(Stored data entries)
=======
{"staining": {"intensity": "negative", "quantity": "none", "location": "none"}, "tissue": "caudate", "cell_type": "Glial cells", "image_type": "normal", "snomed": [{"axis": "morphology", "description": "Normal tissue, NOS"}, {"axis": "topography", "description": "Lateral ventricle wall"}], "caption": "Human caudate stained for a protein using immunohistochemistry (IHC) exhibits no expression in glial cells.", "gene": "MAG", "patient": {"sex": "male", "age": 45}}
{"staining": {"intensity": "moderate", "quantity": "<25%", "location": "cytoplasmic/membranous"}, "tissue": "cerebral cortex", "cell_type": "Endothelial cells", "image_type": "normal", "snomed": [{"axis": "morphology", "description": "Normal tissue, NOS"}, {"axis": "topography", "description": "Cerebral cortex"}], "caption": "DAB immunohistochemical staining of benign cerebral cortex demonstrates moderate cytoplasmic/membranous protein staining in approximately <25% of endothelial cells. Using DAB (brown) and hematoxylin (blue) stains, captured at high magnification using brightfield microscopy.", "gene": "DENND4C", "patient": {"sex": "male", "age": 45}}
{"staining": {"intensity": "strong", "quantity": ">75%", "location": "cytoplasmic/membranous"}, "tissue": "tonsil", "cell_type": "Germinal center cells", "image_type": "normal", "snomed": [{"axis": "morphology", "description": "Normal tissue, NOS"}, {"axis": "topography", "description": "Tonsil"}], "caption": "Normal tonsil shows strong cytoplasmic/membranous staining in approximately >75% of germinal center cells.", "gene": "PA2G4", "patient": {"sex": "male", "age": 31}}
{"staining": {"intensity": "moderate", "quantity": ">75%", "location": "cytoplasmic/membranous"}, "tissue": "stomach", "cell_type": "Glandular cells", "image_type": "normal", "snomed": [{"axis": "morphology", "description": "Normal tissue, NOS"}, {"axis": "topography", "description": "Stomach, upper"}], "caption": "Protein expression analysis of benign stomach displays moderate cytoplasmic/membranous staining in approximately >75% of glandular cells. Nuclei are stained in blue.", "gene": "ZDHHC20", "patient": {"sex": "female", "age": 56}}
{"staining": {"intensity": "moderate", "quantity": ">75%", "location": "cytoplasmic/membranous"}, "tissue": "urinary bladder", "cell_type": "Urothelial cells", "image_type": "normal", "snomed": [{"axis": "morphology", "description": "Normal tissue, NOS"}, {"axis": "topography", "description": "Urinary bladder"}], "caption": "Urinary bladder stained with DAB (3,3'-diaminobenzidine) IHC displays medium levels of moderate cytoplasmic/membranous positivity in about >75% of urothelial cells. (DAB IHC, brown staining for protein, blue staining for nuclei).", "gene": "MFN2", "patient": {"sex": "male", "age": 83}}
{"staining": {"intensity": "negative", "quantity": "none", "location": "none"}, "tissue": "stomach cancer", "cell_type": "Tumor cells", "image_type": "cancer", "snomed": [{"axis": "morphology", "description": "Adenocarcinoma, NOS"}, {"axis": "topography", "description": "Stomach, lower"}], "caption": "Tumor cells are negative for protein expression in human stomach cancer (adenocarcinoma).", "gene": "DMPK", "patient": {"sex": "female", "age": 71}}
=======
What you should do: Repeat every line of the data verbatim.

Expected answer:
{"staining": {"intensity": "negative", "quantity": "none", "location": "none"}, "tissue": "caudate", "cell_type": "Glial cells", "image_type": "normal", "snomed": [{"axis": "morphology", "description": "Normal tissue, NOS"}, {"axis": "topography", "description": "Lateral ventricle wall"}], "caption": "Human caudate stained for a protein using immunohistochemistry (IHC) exhibits no expression in glial cells.", "gene": "MAG", "patient": {"sex": "male", "age": 45}}
{"staining": {"intensity": "moderate", "quantity": "<25%", "location": "cytoplasmic/membranous"}, "tissue": "cerebral cortex", "cell_type": "Endothelial cells", "image_type": "normal", "snomed": [{"axis": "morphology", "description": "Normal tissue, NOS"}, {"axis": "topography", "description": "Cerebral cortex"}], "caption": "DAB immunohistochemical staining of benign cerebral cortex demonstrates moderate cytoplasmic/membranous protein staining in approximately <25% of endothelial cells. Using DAB (brown) and hematoxylin (blue) stains, captured at high magnification using brightfield microscopy.", "gene": "DENND4C", "patient": {"sex": "male", "age": 45}}
{"staining": {"intensity": "strong", "quantity": ">75%", "location": "cytoplasmic/membranous"}, "tissue": "tonsil", "cell_type": "Germinal center cells", "image_type": "normal", "snomed": [{"axis": "morphology", "description": "Normal tissue, NOS"}, {"axis": "topography", "description": "Tonsil"}], "caption": "Normal tonsil shows strong cytoplasmic/membranous staining in approximately >75% of germinal center cells.", "gene": "PA2G4", "patient": {"sex": "male", "age": 31}}
{"staining": {"intensity": "moderate", "quantity": ">75%", "location": "cytoplasmic/membranous"}, "tissue": "stomach", "cell_type": "Glandular cells", "image_type": "normal", "snomed": [{"axis": "morphology", "description": "Normal tissue, NOS"}, {"axis": "topography", "description": "Stomach, upper"}], "caption": "Protein expression analysis of benign stomach displays moderate cytoplasmic/membranous staining in approximately >75% of glandular cells. Nuclei are stained in blue.", "gene": "ZDHHC20", "patient": {"sex": "female", "age": 56}}
{"staining": {"intensity": "moderate", "quantity": ">75%", "location": "cytoplasmic/membranous"}, "tissue": "urinary bladder", "cell_type": "Urothelial cells", "image_type": "normal", "snomed": [{"axis": "morphology", "description": "Normal tissue, NOS"}, {"axis": "topography", "description": "Urinary bladder"}], "caption": "Urinary bladder stained with DAB (3,3'-diaminobenzidine) IHC displays medium levels of moderate cytoplasmic/membranous positivity in about >75% of urothelial cells. (DAB IHC, brown staining for protein, blue staining for nuclei).", "gene": "MFN2", "patient": {"sex": "male", "age": 83}}
{"staining": {"intensity": "negative", "quantity": "none", "location": "none"}, "tissue": "stomach cancer", "cell_type": "Tumor cells", "image_type": "cancer", "snomed": [{"axis": "morphology", "description": "Adenocarcinoma, NOS"}, {"axis": "topography", "description": "Stomach, lower"}], "caption": "Tumor cells are negative for protein expression in human stomach cancer (adenocarcinoma).", "gene": "DMPK", "patient": {"sex": "female", "age": 71}}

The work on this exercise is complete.